Anyone know how to do this trig problem?

[Schadenfroh]

your links are broke

 

[Shawn]

wtf? you guys killed my school's server.

 

[FrustratedUser]

Originally posted by: Shawn
wtf? you guys killed my school's server.

0wn3d!!

 

[TuxDave]

lol... this is one of those 1 second problems.

 

[Shawn]

Originally posted by: TuxDave
lol... this is one of those 1 second problems.
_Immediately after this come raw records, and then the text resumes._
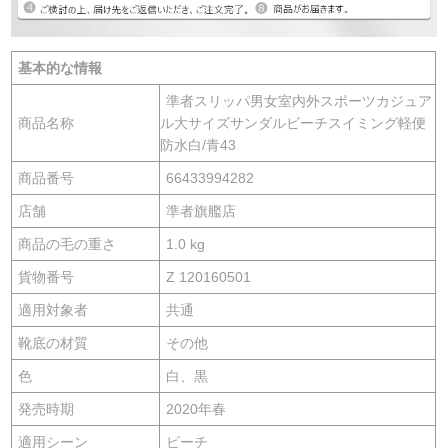
基本的な情報
準者スリッパ男女室内外スポーツカジュア
商品名称
ル大サイズサンダルビーチスイミング軽便
防水白/青43
商品番号
66433994282
店舗
準者旗艦店
商品の毛の重さ
1.0 kg
貨物番号
Z 120160501
適用対象者
共通
靴底の材質
その他
色
白、黒
発売時期
2020年春
適用シーン
ビーチ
It says the answer is sin x, but wouldn't it be -sin x since it's an odd function?

 

[Kyteland]

Originally posted by: Shawn

Originally posted by: TuxDave
lol... this is one of those 1 second problems.

It says the answer is sin x, but wouldn't it be -sin x since it's an odd function?

No, sin repeats with a period of 2*pi.
sin(x) = sin(x+2*pi)

This means sin(3*pi-x) = sin(pi-x).

Sin has an inverse with a period of pi.
sin(x) = -sin(x+pi)

This means sin(pi-x) = -sin(-x) = sin(x)

As a secondary proof you can use the addition formula for sin:
sin(x+y) = sin(x)*cos(y)+cos(x)*sin(y)

sin(3*pi-x) = sin(3*pi)*cos(-x)+cos(3*pi)*sin(-x)
= 0*cos(-x)+(-1)*sin(-x)
= -sin(-x)
= sin(x)

 

[StevenYoo]

Originally posted by: Kyteland

Originally posted by: Shawn

Originally posted by: TuxDave
lol... this is one of those 1 second problems.

It says the answer is sin x, but wouldn't it be -sin x since it's an odd function?

No, sin repeats with a period of 2*pi.
sin(x) = sin(x+2*pi)

This means sin(3*pi-x) = sin(pi-x).

Sin has an inverse with a period of pi.
sin(x) = -sin(x+pi)

This means sin(pi-x) = -sin(-x) = sin(x)

As a secondary proof you can use the addition formula for sin:
sin(x+y) = sin(x)*cos(y)+cos(x)*sin(y)

sin(3*pi-x) = sin(3*pi)*cos(-x)+cos(3*pi)*sin(-x)
= 0*cos(-x)+(-1)*sin(-x)
= -sin(-x)
= sin(x)

that's what i was gonna say